Éditorial : Médiation de l’eau

Être Médiateur de l’eau, c’est le plus souvent devoir dire non : sur les 5 638 saisines de consommation adressées en 2023 à cette autorité et détaillées dans son rapport annuel, les quatre cinquièmes ont été jugées irrecevables ou n’entrant pas dans son champ de compétence. Plus précisément, 2 313 étaient prématurées, parce que l’abonné mécontent n’avait pas épuisé les recours prévus par l’opérateur de son service d’eau potable ou d’assainissement. Il y a eu aussi 1 725 dossiers incomplets, à un point tel qu’il n’était même pas possible de les analyser.

Un autre cas d’irrecevabilité, qui a éliminé 133 dossiers, concerne les services qui n’ont pas signé de convention de partenariat avec la Médiation de l’eau. Il s’agit souvent de petites régies qui ne s’estiment pas liées par ce processus, pourtant obligatoire depuis 2015 pour tous les opérateurs économiques, publics comme privés, comme indiqué par l’article L. 152-1 du code de la consommation.

Rappelons qu’en matière d’eau, la médiation de consommation vise uniquement les litiges entre les abonnés personnes physiques et les opérateurs des services publics d’eau potable et d’assainissement, quel que soit leur statut juridique. Or ce domaine fait intervenir une multitude d’acteurs, et les particuliers ont de la peine à s’y retrouver. C’est pourquoi 321 dossiers ont également été rejetés car extérieurs au champ de compétence du Médiateur de l’eau. Le cas le plus fréquent, avec 103 saisines, est un désaccord entre l’usager et son propriétaire ou sa copropriété, à propos de l’eau facturée dans les charges locatives.

D’autres sujets relèvent du droit administratif et non du droit de la consommation, comme la contestation des redevances de l’agence de l’eau ou du tarif de l’eau adopté par une délibération de l’autorité organisatrice, ou une demande de travaux sur le domaine public. On trouve aussi des litiges entre deux personnes privées ou avec une compagnie d’assurance, ou une saisine du Médiateur de l’eau après celle d’un autre médiateur ou d’un juge. Et tout de même, dans 42 cas, le litige a pu suivre son cours dans d’autres mains, avec un renvoi au Défenseur des droits, par exemple en cas de refus de raccordement.

Si l’on cumule les affaires inachevées en 2022 avec celles de 2023, on arrive à un total de 1 243 avis rendus l’an dernier par le Médiateur de l’eau, actuellement Bernard Jouglain. Dans 368 cas, l’analyse du dossier a permis de conclure qu’il ne comportait aucune anomalie constitutive d’un litige ; 251 consommateurs ont accepté les explications qui leur ont été fournies, tandis que 117 autres sont repartis aussi mécontents qu’ils étaient arrivés.

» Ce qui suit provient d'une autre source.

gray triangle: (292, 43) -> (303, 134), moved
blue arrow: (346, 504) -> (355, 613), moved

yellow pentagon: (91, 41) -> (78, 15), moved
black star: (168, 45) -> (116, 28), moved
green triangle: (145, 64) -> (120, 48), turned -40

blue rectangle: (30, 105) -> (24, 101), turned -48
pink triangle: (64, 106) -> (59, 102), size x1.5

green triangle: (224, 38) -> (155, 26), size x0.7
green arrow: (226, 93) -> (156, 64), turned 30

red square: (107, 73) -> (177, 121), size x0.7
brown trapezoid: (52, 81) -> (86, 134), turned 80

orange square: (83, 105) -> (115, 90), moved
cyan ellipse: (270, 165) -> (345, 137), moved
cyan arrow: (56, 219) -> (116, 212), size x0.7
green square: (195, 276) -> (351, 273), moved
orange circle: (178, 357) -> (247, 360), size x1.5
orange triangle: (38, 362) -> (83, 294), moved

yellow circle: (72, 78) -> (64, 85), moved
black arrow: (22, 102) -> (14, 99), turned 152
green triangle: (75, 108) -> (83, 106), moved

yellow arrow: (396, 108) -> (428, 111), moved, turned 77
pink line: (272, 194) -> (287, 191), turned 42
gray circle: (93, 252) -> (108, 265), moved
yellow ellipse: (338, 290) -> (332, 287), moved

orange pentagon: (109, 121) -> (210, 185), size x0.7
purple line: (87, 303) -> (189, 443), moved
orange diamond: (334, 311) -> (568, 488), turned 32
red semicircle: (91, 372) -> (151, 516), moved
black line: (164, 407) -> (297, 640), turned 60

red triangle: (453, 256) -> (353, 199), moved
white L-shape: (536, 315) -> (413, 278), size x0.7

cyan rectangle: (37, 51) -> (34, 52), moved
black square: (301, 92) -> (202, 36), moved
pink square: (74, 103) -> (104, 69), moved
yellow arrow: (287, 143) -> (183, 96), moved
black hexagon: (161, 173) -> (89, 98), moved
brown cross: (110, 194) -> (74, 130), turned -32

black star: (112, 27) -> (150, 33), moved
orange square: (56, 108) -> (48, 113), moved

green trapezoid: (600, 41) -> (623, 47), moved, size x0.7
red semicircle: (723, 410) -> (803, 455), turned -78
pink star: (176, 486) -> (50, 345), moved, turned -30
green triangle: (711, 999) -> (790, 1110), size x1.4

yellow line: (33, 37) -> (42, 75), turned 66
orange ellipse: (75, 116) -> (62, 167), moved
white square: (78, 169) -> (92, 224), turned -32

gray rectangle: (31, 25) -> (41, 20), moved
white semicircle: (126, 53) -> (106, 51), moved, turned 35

On ne sait pas s’ils ont ensuite tenté leur chance devant un tribunal.

Lorsqu’un processus de médiation conclut à l’existence d’un litige et que tous les recours antérieurs ont été épuisés, le médiateur concerné propose un règlement amiable, dans un esprit de conciliation et d’équité. En 2023, cela s’est produit dans 875 cas en matière d’eau potable et d’assainissement. Dans 604 cas, les deux parties ont accepté la solution proposée. Les refus, explicites ou implicites, ont été le fait du seul abonné dans 67 cas, de l’opérateur du service dans 51 cas, et des deux parties à la fois dans 51 autres cas. On notera ainsi qu’entre les explications pédagogiques et les règlements amiables, 855 consommateurs sur 1 243 ont accepté la solution proposée par le Médiateur de l’eau, soit 68,8 % des avis rendus.

Si l’on se penche sur les litiges ainsi traités, on trouve dans la grande majorité des cas une contestation de la facture : surconsommation inexpliquée (594 cas), fuite identifiée (303 cas), facture de régularisation (250 cas), facturation de l’assainissement (22 cas), mais aussi demande de dégrèvement exceptionnel, factures annexes, frais de relance et pénalités, etc. Les problèmes relevant de la qualité du service sont plus rares (91 cas) : travaux à la charge de l’abonné, problème de traitement d’un dossier, pression excessive ou insuffisante, fermeture d’un branchement pour une facture impayée, etc. Il y a eu aussi quatre litiges concernant l’assainissement non collectif, mais seulement neuf qui portaient sur la qualité de l’eau. On voit donc que les Français sont beaucoup plus sensibles à ce qu’ils payent qu’à ce qu’ils boivent.